UCLA researchers led by Professor Soumitra Athavale have taught enzymes an entirely new reaction mechanism—a radical hydrogenation process that nature itself never discovered.
Hydrogenation — the process of adding hydrogen atoms to carbon–carbon double bonds — is one of the cornerstones of modern chemistry, enabling the synthesis of everything from medicines and fragrances to fuels and polymers. For over a century, these reactions have been driven by precious metal catalysts such as platinum, palladium, rhodium, or iridium—effective but costly, energy-intensive, and environmentally burdensome.
Nature, by contrast, performs hydrogenation through a completely different logic. Biological enzymes use “hydride” chemistry—transferring negatively charged hydrogen equivalents from cofactors like NADH—to reduce certain polarized, electron-poor bonds. But this strategy fails for the vast majority of alkenes, especially unactivated alkenes, the simple, non-polar double bonds that make up most industrial feedstocks and drug molecules. Despite biology’s ingenuity, it has never evolved a way to hydrogenate these challenging targets.
A team at UCLA led by Soumitra Athavale, has now broken this natural barrier. The researchers have taught enzymes an entirely new reaction mechanism—a radical hydrogenation process that nature itself never discovered. Their paper, titled ‘Biocatalytic, Asymmetric Radical Hydrogenation of Unactivated Alkenes,’ was recently published in the journal Science. The team was led by postdoctoral researchers Drs. Jaicy Vallapurackal and Rajib Mandal. Co-authors are graduate students Justin Bossenbroek, Aris V. Rubio, Ethan Poladian, James D. Collings, Cesar Torres, Julian Morales, Max B. Lyons, and Kyle Schultz, Masters student Matthew Hendrickson, and Professors Hannah S. Shafaat and Ken Houk.
In this strategy, nicknamed BioHAT (biocatalytic cooperative metal hydrogen atom transfer), an iron-containing enzyme activates a simple silane and delivers hydrogen atoms separately and asymmetrically to the double bond. One hydrogen comes from the metal center, the other from a nearby cysteine amino acid. This unusual “split-source” mechanism mirrors cutting-edge synthetic chemistry but has now been encoded directly into a protein scaffold—a first in biochemistry.
Evolving New Enzymes from Scratch
Using directed evolution Athavale’s team screened and iteratively mutated hundreds of enzyme variants to find versions that could carry out this reaction efficiently and selectively. Within just a few rounds, they created compact, robust protoglobin-based enzymes capable of asymmetric hydrogenation under air, at room temperature, in water, and on gram scales. The new biocatalysts use earth-abundant iron instead of rare precious metals, avoid pressurized hydrogen gas, and operate in environmentally benign solvents. Remarkably, they achieve precise control of molecular handedness (chirality)—a key requirement for pharmaceuticals—by shaping the enzyme’s active site to steer each hydrogen atom to the correct face of the double bond.

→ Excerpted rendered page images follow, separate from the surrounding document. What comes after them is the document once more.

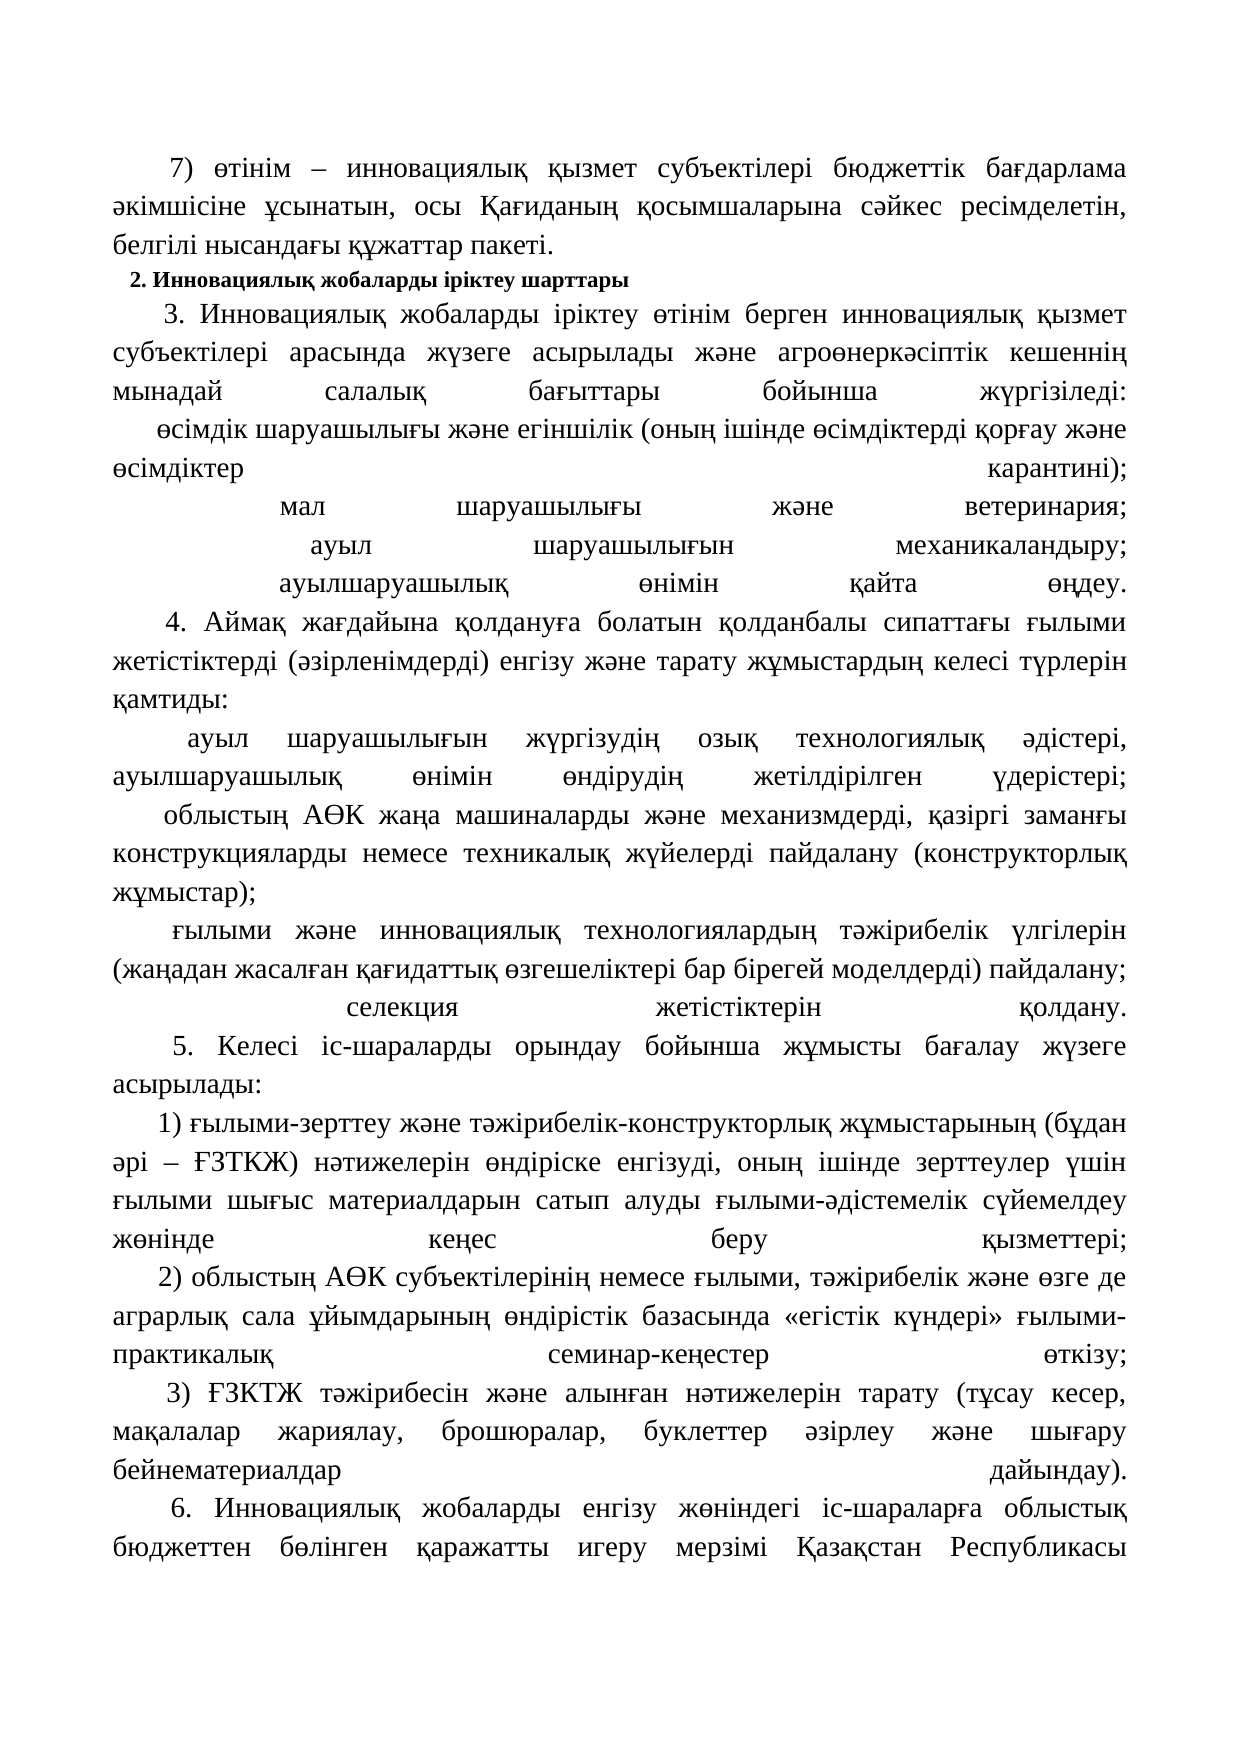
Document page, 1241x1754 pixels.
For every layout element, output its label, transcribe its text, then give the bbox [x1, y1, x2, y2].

text 2. Инновациялық жобаларды iрiктеу шарттары [112, 266, 1128, 292]
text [112, 296, 1128, 1563]
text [112, 150, 1128, 261]
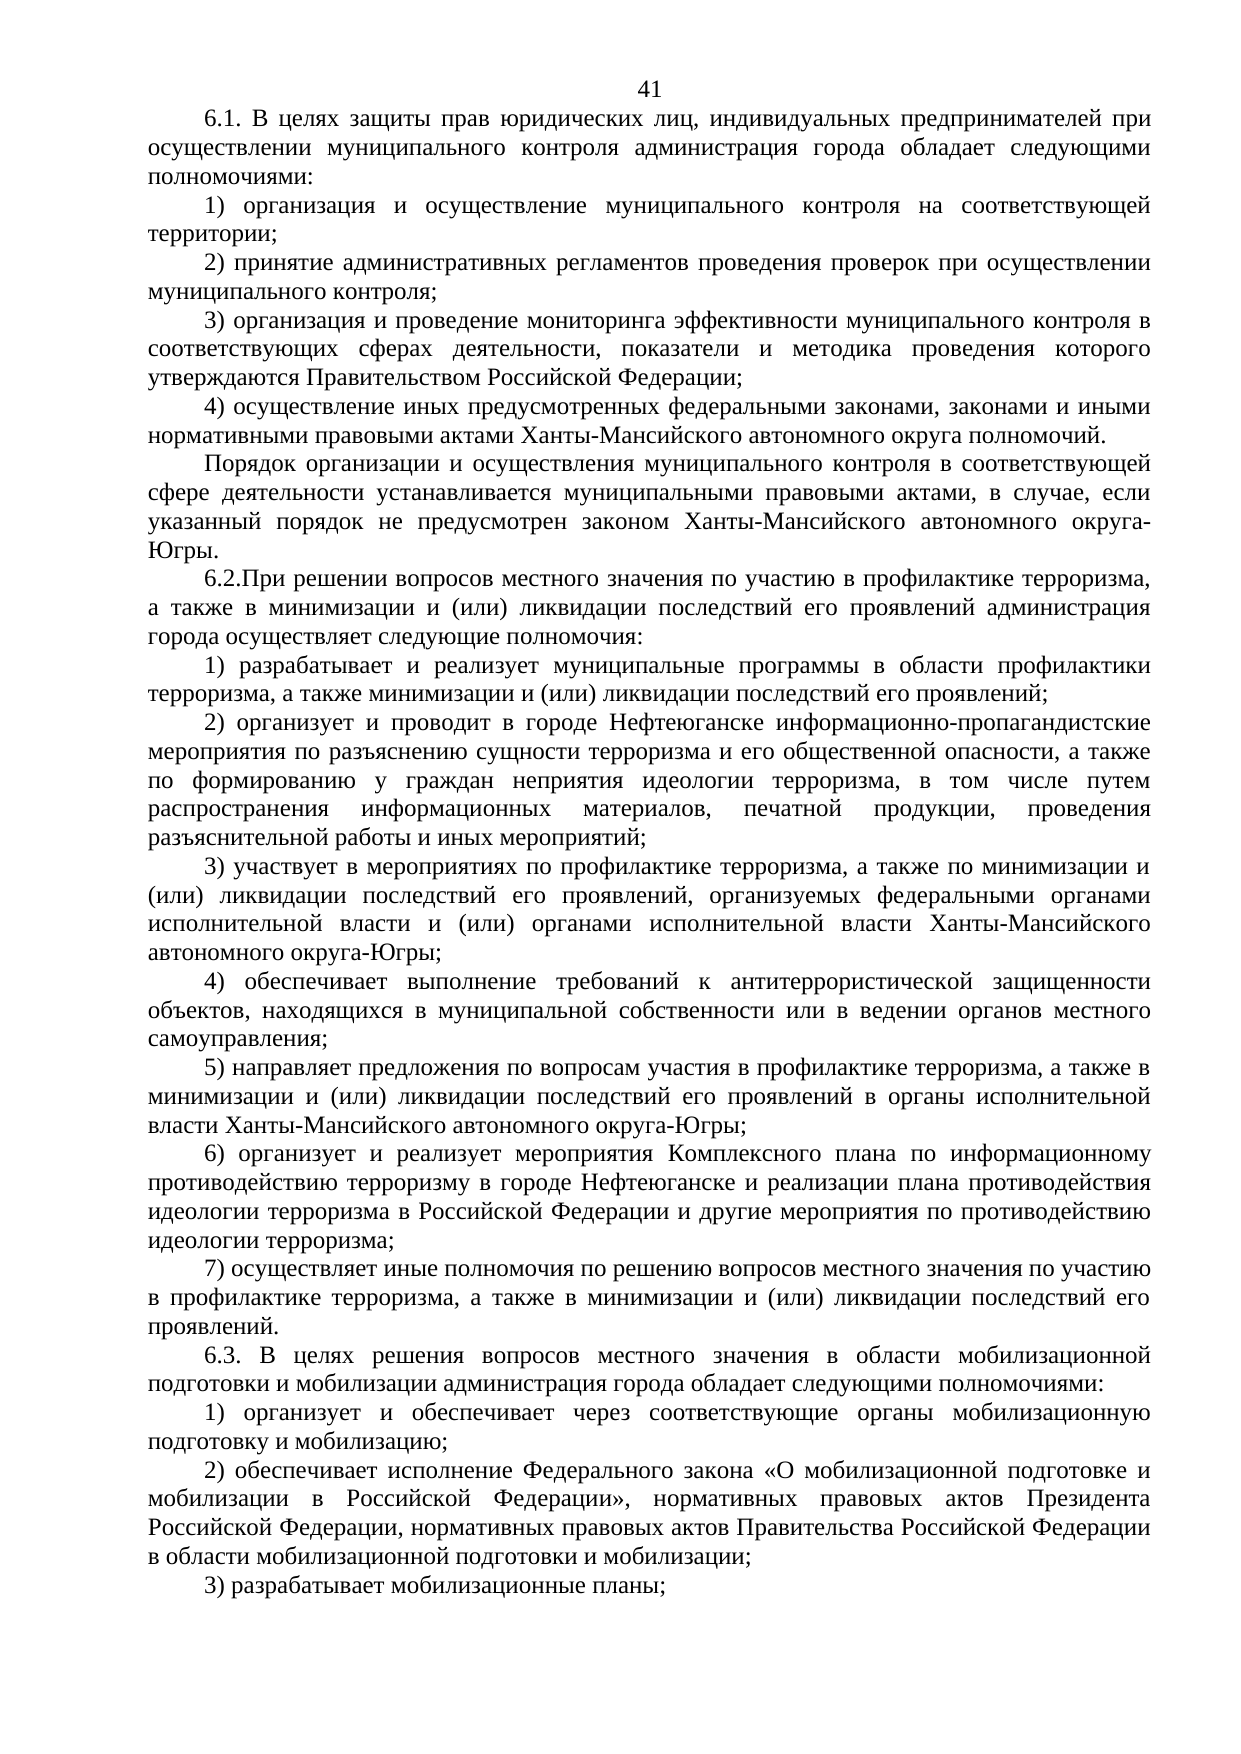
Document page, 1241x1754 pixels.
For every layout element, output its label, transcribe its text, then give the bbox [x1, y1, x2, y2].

The same logic even allows for custom isotopic labeling with deuterium, enabling applications in drug metabolism and imaging.
The work represents a paradigm shift in how enzymes can manipulate chemical bonds. For the first time, a protein catalyst performs an asymmetric hydrogenation through a stepwise radical mechanism, expanding the playbook of biological catalysis beyond the constraints of classical “hydride transfer.”
“Nature has spent billions of years perfecting one way of doing hydrogenation,” Athavale said. “We’ve shown that with the right design and evolution, enzymes can be re-taught to use a completely different—and far more versatile—mechanism. We believe that this process will provide solutions to longstanding challenges in one of the most important reactions in organic chemistry – asymmetric alkene hydrogenation”
Implications for the Future
This breakthrough opens the door to a new generation of sustainable catalytic technologies, bridging the precision of biology with the power of radical chemistry. Because the required mutations are simple to encode in DNA, the approach could be generalized across hundreds of natural heme proteins to tailor catalysts for diverse industrial transformations.
In essence, the study shows that genetically encoded enzymes can now rival and in some cases surpass precious-metal catalysts, paving the way for greener pharmaceuticals, fine chemicals, and materials made entirely through biocatalytic routes. It also demonstrates a new fundamental approach to how precise geometric control can be achieved in challenging hydrogen atom transfer reactions.

Athavale joined the UCLA faculty as an Assistant Professor in 2023. In 2024, he was appointed the inaugural John D. and Edith M. Roberts Term Chair in Organic Chemistry. The Athavale group focuses on synthetic organic chemistry, biomolecular evolution, and chemical biology, researching synthetic chemistry and biocatalysis, the organic chemistry of evolution, fundamental enzyme structure-function relationships, and engineered enzymes as next-generation co-therapeutics.